EXERCISE OBJECTIVE =
Starting with the first line and going on through the line with "family: Codiaceae", recast the lines as a two-column CSV with the headers field and value. Give one row per line, put each entry in its own quoted field, and replace any line breaks with spaces.

RECORDS SUPPLIED =
● ● ● ●

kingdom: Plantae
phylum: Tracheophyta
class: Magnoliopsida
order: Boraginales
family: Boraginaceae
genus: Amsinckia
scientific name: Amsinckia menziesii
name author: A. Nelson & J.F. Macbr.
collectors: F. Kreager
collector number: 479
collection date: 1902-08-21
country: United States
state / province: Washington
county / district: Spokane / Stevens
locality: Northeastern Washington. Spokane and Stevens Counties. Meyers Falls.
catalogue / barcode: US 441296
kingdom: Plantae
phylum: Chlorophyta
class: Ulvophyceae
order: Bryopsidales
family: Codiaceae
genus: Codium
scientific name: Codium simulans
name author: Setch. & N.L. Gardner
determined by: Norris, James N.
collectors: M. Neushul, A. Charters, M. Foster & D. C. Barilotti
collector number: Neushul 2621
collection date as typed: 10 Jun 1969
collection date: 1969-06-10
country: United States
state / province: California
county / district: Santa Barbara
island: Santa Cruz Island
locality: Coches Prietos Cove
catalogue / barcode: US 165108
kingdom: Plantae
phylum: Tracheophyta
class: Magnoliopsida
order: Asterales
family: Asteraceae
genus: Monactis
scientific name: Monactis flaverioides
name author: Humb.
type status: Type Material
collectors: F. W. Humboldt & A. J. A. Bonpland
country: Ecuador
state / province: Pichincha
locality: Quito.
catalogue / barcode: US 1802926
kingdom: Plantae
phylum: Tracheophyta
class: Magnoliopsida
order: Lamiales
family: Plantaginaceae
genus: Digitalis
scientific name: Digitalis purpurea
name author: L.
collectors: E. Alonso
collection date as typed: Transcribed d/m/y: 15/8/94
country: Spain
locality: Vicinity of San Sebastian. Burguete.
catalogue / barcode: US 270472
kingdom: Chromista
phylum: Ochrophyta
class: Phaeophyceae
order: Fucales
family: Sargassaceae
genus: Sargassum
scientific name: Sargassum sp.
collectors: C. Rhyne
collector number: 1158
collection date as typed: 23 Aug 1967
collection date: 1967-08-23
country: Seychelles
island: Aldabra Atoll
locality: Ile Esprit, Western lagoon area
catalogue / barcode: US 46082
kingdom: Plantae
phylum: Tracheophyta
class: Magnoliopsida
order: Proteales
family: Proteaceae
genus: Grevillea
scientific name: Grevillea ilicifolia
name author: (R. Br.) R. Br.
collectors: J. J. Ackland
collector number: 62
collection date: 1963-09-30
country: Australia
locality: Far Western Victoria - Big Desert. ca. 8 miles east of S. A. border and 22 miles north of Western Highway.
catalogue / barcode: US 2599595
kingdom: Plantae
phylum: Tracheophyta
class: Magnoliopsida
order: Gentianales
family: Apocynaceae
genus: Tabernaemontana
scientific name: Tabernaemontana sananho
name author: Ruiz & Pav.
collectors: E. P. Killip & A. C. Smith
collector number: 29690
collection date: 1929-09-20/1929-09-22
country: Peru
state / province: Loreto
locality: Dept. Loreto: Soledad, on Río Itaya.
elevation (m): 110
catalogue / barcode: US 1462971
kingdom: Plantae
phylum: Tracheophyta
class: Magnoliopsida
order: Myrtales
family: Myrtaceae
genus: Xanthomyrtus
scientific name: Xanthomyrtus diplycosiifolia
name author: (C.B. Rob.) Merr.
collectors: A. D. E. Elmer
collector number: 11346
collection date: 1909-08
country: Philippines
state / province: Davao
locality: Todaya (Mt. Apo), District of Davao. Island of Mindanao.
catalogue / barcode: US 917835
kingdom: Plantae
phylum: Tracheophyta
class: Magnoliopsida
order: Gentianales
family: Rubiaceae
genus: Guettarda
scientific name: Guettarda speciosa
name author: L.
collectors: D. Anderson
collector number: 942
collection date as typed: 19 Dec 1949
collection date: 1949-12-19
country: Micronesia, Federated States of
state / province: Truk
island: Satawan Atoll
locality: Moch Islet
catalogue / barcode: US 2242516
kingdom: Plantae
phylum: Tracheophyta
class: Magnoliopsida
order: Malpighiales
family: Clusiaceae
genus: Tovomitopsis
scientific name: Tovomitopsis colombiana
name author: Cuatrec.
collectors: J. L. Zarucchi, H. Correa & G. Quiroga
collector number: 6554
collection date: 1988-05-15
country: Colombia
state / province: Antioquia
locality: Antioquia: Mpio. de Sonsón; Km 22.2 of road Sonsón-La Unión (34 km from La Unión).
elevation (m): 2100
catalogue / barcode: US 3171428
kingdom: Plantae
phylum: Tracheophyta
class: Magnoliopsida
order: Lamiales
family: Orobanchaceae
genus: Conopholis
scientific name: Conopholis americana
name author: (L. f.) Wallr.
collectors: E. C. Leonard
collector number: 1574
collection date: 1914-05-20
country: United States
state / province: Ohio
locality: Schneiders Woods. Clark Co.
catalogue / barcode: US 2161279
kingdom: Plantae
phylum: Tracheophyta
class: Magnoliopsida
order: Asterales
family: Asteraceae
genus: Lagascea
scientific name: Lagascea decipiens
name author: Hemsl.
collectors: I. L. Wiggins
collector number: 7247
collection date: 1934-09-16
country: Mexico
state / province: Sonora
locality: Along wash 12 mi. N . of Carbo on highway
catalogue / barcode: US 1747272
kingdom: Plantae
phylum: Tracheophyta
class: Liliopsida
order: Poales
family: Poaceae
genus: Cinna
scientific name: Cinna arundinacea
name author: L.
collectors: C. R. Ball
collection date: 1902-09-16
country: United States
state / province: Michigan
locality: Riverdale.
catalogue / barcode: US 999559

● ● ● ●

ANSWER BELOW =
field,value
"kingdom:","Plantae"
"phylum:","Tracheophyta"
"class:","Magnoliopsida"
"order:","Boraginales"
"family:","Boraginaceae"
"genus:","Amsinckia"
"scientific name:","Amsinckia menziesii"
"name author:","A. Nelson & J.F. Macbr."
"collectors:","F. Kreager"
"collector number:","479"
"collection date:","1902-08-21"
"country:","United States"
"state / province:","Washington"
"county / district:","Spokane / Stevens"
"locality:","Northeastern Washington. Spokane and Stevens Counties. Meyers Falls."
"catalogue / barcode:","US 441296"
"kingdom:","Plantae"
"phylum:","Chlorophyta"
"class:","Ulvophyceae"
"order:","Bryopsidales"
"family:","Codiaceae"